In a patient with a severe skin disease, the team identified a novel de novo mutation in a gene known to cause lethal skin disease. However, because it is a novel gene, "we need more evidence," said Saunders, adding that the team is now collaborating with another group to determine if the variant was in fact causative. This patient also passed away.
"This was the first baby for these parents, and they are interested in trying for a healthy baby, but understandably would like to know their risks for this to happen again," Saunders said.
In a third family, the researchers think that they may have identified an entirely new disease gene. In this case, the parents had two affected babies with heart defects and a condition in which some of the internal organs are on the wrong side of the body.
The initial search did not turn up any known disease genes. But because the unaffected parents had two affected children, the researchers also sequenced the parents and looked for variants for which the parents were heterozygous but that were shared by the siblings and identified two variants in the gene BCL9L. While it had not previously been reported as a disease gene in humans, previous significant animal modeling further supported the identification of a new disease gene.
Additionally, the parents now know that they are each carriers, which "allows them to have accurate genetic counseling regarding their risk to have another affected baby, and to make informed decisions about their reproductive future," Saunders said.
In the fifth case, no molecular diagnosis was made. The patient died after five days and doctors suspected a mitochondrial disorder. In this case, Saunders said that the causative mutation likely falls outside of their detection abilities.
"There are many important variants that lie outside the regions that we typically know to analyze, and some types of variants aren't captured very well by this technology yet," she said, citing large copy number variants and repeat expansions as examples.

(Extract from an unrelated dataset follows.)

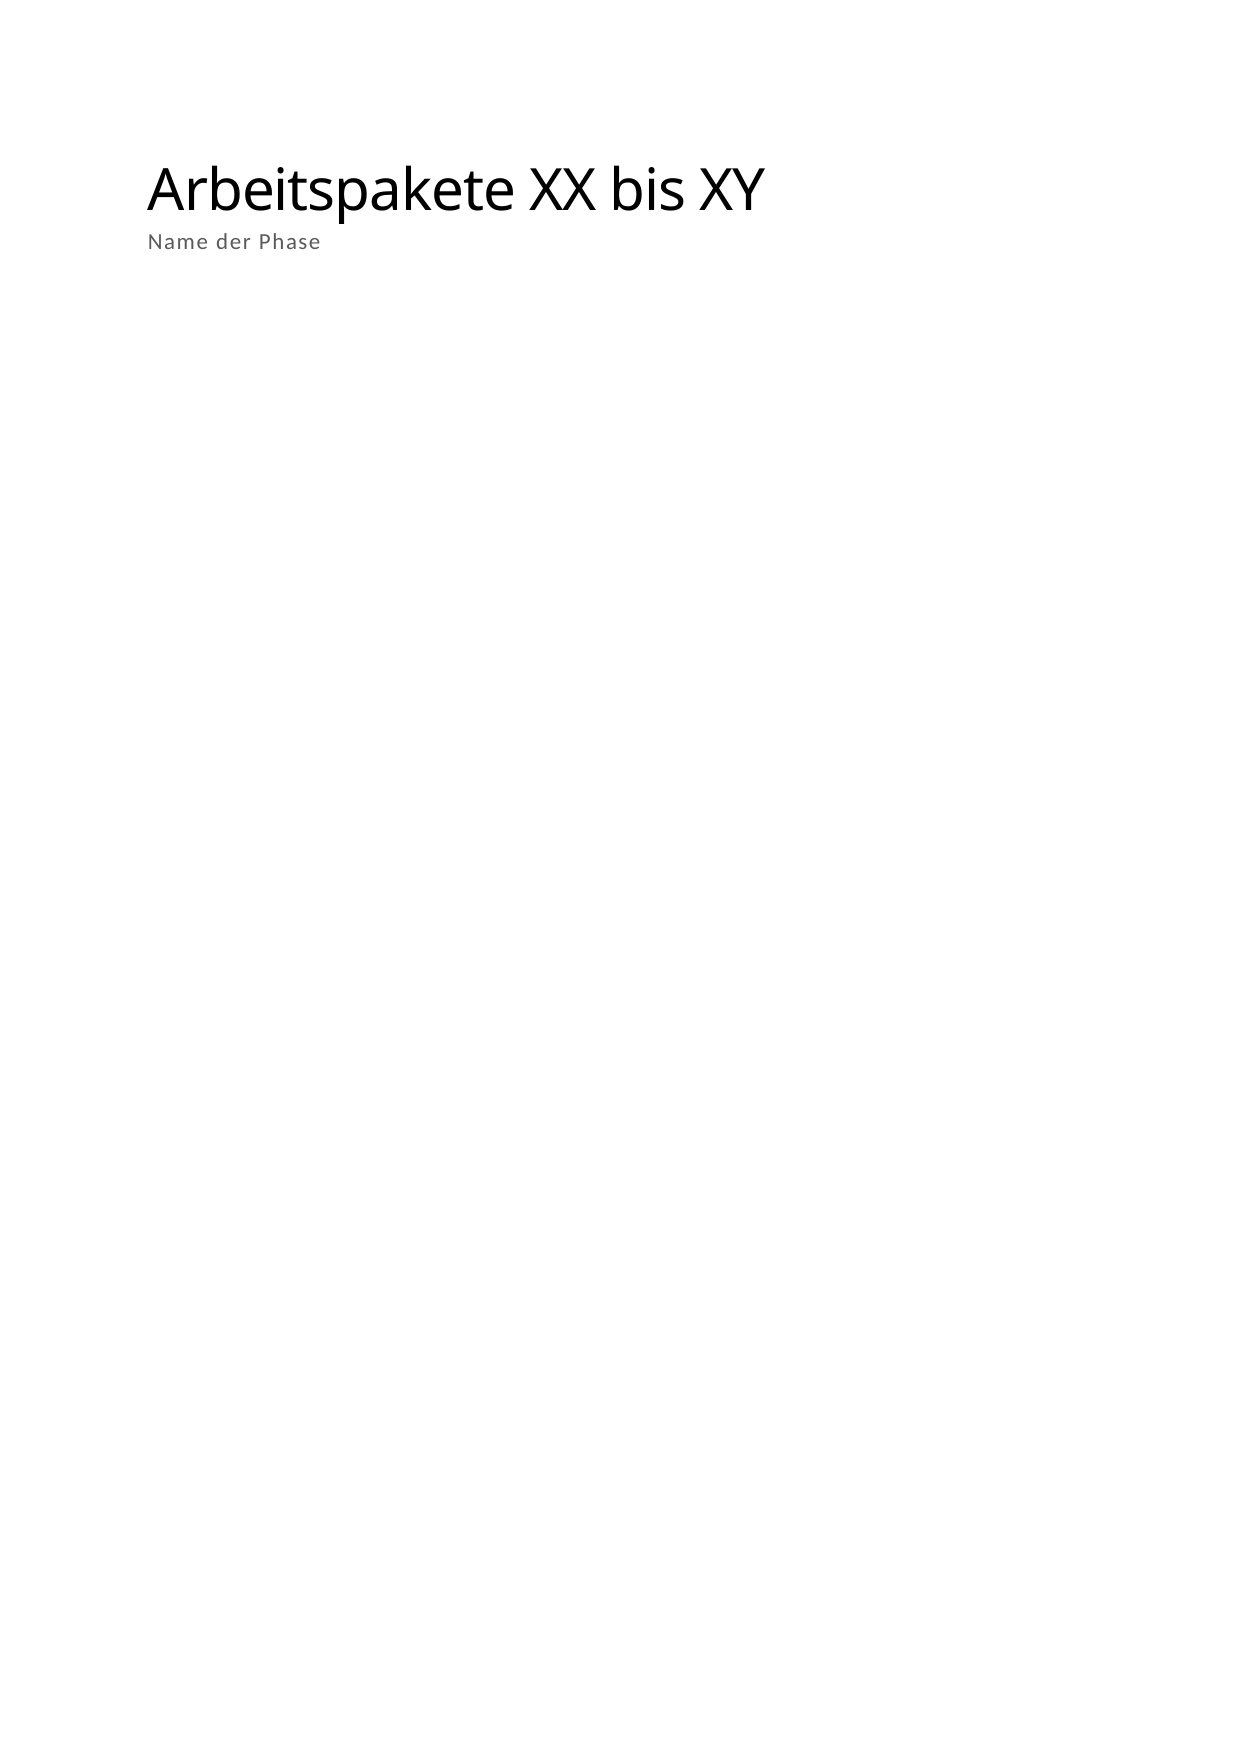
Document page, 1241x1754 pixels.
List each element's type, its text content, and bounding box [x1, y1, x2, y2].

subtitle Name der Phase [148, 227, 1093, 255]
title Arbeitspakete XX bis XY [148, 148, 1093, 227]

Since the study, the team has analyzed another two patients. In one case a molecular diagnosis has led to the parents pursuing pre-implantation genetic screening in order to have a healthy child, and in the second case, the researchers believe they may have identified another novel disease gene.
Kingsmore told CSN that ultimately the goal is to be able clinically validate the STAT-Seq test, but he anticipated that getting CLIA certification would take some time. For instance, he said, the CLIA certification process for the targeted panel test has taken around 18 months.
"Having done it once, it may be faster, but we just don't know," he said. Until the test is CLIA compliant, the hospital will offer it on a research basis, with initial results being reported to the physician verbally and then included in the official report after confirmation with Sanger sequencing or another clinically validated method.